Clinton won the 1992 California primary, but only by 47% to 40% over former Gov. Edmund G. Brown Jr. Later, during the general election, the independent candidacy of Ross Perot presumably worked to keep Republican President George Bush’s vote to 33%, the lowest for any presidential candidate since 1932.
Another reason Clinton was able to win California in 1992, said veteran California pollster Mervin Field, was Bush’s neglect of California and failure to recognize that his reelection campaign was in deep trouble in a state with 54 electoral votes.
At this point, there is no indication that Clinton will face any substantial opposition to his renomination at the 1996 Democratic National Convention.
Still, Clinton has considerable work to do in order to carry California in 1996, which most experts agree he must do if he is to win reelection, Field said.
“But Clinton and his aides know he’s in trouble, and being fully aware of the trouble may turn out to be a blessing,” Field said. “In 1991, Bush was in trouble and he and his staff were not aware of the trouble they were in. They were still basking in the afterglow of the Gulf War.”
Californians are quick to punish Presidents who they think are neglecting the state, political experts have noted. But Clinton has given California special attention from the day he took office. His trip this weekend was his 19th to the state as President, state party Chairman Bill Press said Saturday.

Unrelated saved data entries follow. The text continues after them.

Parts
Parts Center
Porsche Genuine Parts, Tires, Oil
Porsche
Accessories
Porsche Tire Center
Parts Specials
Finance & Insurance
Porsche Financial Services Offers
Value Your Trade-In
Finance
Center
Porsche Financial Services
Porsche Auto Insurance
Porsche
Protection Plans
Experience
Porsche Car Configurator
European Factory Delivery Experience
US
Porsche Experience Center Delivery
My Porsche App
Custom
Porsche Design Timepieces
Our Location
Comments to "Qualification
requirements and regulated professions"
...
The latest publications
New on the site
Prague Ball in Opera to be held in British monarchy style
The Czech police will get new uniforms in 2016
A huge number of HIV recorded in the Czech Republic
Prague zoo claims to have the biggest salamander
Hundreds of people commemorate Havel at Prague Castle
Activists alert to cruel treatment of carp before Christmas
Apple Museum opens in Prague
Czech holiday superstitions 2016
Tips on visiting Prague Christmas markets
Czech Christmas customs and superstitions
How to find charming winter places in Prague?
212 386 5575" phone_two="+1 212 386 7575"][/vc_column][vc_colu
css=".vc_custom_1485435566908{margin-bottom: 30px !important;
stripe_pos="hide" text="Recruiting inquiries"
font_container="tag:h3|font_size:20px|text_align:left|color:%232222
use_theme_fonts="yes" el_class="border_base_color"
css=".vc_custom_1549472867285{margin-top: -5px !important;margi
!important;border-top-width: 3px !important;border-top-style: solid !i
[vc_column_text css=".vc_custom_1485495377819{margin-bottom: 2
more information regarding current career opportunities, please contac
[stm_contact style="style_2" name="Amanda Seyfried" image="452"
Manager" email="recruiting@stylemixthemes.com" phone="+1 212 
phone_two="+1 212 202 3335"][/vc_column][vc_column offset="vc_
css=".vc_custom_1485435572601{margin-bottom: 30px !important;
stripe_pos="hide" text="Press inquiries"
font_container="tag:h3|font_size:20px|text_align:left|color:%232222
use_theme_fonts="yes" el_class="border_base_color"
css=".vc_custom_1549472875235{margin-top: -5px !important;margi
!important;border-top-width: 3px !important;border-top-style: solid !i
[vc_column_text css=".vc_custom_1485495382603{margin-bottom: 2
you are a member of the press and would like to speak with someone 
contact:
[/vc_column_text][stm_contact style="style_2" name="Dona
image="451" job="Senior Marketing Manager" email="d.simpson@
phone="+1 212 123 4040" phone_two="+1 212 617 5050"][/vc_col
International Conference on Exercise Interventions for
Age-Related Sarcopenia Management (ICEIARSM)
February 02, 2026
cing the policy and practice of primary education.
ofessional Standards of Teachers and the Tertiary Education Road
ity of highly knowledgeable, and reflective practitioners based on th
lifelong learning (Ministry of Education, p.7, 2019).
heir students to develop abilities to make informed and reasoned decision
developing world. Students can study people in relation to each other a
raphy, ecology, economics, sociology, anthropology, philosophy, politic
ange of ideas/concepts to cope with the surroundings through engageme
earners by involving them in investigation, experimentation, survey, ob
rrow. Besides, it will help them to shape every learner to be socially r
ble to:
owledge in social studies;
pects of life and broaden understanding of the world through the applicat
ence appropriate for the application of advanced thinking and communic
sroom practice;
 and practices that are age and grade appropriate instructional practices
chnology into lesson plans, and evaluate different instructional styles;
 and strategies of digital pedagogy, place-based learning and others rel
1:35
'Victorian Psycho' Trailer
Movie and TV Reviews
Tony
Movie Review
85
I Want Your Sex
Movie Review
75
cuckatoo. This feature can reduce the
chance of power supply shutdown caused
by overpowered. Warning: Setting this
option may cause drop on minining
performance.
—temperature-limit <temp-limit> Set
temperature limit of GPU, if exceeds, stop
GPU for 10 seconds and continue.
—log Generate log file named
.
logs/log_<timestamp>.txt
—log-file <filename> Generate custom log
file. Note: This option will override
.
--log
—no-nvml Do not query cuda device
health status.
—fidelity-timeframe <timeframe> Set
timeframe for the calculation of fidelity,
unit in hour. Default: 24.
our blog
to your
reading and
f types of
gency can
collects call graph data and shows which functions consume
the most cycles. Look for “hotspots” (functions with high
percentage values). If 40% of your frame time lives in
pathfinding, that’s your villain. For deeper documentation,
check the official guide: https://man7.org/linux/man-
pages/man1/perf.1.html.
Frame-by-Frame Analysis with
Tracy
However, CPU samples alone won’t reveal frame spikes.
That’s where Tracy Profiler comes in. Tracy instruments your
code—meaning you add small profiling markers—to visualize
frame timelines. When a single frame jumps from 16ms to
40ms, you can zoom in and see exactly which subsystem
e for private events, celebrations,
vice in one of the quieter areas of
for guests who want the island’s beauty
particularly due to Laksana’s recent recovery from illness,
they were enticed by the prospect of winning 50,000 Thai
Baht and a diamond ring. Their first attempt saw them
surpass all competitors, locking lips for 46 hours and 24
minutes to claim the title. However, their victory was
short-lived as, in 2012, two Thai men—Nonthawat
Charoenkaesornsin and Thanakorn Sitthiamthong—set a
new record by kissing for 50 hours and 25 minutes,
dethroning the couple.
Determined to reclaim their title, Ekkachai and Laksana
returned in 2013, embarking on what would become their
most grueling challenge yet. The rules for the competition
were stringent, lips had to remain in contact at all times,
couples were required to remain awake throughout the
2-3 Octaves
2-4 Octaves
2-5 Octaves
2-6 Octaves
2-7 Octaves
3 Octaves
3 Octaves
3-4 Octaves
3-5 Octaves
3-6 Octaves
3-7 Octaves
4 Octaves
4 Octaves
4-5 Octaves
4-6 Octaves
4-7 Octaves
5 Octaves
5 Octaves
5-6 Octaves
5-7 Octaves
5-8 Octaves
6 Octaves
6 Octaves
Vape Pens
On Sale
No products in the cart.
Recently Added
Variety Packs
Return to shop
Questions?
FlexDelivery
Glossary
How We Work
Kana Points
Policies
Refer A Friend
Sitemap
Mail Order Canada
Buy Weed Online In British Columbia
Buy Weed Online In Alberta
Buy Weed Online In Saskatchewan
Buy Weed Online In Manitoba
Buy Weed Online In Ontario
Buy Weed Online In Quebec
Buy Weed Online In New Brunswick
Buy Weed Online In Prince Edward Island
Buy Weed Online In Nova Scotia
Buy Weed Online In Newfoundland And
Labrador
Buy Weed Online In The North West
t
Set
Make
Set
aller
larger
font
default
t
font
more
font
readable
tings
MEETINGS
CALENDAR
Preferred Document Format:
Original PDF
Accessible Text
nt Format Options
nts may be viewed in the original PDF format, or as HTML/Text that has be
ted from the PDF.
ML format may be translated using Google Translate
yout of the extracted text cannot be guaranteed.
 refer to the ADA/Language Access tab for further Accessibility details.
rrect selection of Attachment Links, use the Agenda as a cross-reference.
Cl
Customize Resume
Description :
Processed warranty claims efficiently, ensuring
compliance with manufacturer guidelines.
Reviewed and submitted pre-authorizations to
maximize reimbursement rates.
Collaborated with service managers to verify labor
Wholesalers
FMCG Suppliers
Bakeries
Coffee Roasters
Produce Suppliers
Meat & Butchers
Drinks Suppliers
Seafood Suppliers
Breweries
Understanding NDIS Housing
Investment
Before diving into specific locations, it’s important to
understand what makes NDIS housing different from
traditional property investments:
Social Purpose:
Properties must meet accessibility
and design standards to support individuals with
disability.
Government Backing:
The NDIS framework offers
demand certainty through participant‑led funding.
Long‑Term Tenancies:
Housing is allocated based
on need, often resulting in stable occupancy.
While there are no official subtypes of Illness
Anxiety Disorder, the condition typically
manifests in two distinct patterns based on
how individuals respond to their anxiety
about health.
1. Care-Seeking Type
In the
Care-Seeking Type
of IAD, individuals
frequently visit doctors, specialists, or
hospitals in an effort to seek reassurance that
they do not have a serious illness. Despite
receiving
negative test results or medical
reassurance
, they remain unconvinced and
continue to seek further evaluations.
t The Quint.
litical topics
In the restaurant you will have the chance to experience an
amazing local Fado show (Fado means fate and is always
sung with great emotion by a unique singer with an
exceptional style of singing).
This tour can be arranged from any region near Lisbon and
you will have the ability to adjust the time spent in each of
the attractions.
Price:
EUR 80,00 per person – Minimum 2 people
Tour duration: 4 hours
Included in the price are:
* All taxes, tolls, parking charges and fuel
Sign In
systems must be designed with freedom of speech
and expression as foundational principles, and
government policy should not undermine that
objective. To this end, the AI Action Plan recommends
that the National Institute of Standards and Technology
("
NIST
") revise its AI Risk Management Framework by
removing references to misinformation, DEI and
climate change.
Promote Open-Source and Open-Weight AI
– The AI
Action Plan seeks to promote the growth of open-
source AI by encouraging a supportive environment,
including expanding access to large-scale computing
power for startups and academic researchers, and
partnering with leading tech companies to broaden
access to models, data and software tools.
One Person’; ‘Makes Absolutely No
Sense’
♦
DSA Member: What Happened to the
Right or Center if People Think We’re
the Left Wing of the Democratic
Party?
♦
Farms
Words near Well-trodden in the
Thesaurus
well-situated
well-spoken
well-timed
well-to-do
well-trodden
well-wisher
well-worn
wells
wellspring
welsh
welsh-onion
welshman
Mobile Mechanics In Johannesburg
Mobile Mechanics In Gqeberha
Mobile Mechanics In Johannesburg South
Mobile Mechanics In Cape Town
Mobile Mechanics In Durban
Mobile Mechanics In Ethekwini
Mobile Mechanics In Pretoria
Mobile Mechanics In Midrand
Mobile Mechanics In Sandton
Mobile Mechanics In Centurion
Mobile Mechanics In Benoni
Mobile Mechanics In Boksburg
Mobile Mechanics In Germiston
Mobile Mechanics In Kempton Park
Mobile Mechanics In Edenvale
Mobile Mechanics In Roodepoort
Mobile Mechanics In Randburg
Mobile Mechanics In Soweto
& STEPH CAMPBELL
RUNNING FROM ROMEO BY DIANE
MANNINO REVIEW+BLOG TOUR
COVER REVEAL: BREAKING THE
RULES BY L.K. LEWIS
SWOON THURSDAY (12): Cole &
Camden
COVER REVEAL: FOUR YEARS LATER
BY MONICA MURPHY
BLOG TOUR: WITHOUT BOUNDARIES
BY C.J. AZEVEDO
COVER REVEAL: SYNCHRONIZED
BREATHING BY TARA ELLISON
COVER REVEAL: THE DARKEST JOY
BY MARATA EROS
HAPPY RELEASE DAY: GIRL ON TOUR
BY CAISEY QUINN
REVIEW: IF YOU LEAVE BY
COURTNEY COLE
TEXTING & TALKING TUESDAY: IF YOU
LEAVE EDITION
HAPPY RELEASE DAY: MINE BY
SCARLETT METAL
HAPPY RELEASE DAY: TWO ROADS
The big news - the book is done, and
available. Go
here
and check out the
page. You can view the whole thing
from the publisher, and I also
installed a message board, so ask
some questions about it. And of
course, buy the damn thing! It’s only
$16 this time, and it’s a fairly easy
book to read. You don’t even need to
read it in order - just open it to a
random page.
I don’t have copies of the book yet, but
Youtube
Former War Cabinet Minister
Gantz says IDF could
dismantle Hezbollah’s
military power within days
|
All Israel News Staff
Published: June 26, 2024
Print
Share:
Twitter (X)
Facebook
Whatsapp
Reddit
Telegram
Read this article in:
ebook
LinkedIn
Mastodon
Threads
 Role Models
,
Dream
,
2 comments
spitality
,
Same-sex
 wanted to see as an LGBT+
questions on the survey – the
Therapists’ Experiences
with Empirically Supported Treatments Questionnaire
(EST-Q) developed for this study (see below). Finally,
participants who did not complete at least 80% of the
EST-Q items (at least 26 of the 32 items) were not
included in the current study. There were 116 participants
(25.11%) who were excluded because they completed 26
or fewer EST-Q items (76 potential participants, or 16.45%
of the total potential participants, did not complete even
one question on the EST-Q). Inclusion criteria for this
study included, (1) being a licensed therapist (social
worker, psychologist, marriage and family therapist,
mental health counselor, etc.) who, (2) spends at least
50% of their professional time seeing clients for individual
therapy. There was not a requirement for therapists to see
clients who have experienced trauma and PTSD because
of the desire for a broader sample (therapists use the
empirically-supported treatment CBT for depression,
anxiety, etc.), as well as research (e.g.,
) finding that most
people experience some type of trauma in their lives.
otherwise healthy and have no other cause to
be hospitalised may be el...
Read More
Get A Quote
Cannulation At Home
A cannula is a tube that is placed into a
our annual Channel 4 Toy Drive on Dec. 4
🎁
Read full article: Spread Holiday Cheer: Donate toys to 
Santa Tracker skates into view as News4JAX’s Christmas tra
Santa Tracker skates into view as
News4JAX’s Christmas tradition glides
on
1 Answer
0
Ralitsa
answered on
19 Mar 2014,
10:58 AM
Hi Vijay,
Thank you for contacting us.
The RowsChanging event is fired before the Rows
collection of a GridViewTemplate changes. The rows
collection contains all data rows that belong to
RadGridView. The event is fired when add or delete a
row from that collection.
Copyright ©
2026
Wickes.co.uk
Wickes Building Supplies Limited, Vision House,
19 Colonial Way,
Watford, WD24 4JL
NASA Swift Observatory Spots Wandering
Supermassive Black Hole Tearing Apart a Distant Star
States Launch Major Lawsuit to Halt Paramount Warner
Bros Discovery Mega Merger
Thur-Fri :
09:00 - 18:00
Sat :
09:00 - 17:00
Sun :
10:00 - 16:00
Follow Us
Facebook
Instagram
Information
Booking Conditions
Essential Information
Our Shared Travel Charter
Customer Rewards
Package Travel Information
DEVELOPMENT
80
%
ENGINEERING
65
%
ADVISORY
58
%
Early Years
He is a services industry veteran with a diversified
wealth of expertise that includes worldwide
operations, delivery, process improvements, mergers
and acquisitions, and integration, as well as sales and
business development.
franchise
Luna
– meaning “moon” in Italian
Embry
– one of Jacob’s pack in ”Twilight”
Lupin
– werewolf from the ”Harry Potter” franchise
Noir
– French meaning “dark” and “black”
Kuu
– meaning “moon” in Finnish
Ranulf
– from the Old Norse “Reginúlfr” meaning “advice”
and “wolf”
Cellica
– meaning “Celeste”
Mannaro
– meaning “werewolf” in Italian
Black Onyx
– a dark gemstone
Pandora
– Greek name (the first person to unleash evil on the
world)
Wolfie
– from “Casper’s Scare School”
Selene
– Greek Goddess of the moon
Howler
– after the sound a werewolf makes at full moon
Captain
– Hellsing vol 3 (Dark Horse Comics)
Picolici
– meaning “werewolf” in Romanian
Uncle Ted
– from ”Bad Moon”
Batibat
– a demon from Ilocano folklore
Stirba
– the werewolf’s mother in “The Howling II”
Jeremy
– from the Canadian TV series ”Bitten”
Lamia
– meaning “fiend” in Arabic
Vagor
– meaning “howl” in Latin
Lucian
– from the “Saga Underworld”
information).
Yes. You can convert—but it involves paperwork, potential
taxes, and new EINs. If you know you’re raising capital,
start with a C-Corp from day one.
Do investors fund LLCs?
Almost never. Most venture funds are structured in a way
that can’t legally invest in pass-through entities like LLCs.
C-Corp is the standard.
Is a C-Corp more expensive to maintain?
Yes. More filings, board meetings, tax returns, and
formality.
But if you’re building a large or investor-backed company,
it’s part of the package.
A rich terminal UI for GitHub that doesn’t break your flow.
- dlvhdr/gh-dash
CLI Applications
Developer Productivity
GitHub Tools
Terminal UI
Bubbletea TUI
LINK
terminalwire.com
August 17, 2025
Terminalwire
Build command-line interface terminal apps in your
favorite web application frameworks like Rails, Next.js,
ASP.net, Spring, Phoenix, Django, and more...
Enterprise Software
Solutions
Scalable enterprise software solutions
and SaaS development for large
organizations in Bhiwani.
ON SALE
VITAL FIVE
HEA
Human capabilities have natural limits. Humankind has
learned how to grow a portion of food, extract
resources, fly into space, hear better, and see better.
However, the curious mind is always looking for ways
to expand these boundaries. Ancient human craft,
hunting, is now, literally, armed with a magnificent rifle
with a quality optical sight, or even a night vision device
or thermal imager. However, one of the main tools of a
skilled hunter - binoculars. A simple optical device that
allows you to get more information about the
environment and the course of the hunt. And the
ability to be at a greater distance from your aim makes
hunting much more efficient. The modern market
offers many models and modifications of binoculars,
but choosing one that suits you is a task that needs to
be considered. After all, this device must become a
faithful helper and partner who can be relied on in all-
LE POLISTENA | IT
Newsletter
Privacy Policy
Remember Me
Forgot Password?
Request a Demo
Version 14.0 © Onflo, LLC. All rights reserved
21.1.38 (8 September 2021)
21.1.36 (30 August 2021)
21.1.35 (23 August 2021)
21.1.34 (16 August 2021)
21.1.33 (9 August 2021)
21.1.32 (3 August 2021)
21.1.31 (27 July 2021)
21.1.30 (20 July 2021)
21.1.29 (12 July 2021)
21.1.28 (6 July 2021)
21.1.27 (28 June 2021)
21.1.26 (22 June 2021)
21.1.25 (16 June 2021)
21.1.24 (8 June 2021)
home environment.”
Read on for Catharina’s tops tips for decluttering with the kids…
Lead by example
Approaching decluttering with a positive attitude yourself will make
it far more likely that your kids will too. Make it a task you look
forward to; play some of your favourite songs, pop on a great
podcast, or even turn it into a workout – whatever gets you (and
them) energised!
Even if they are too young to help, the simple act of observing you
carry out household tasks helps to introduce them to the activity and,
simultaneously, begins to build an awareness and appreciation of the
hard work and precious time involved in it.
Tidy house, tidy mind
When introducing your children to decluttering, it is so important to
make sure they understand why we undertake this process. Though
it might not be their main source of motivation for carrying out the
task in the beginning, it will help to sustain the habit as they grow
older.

In a radio interview from Air Force One en route to Los Angeles, Clinton said he is paying special attention to California partly because of the severity of the recession in the state and the impact of military base closures.
But he added: “I’m not doing this simply for the people of California. Our country cannot do well unless California does well.”
Times staff writer John M. Broder contributed to this story.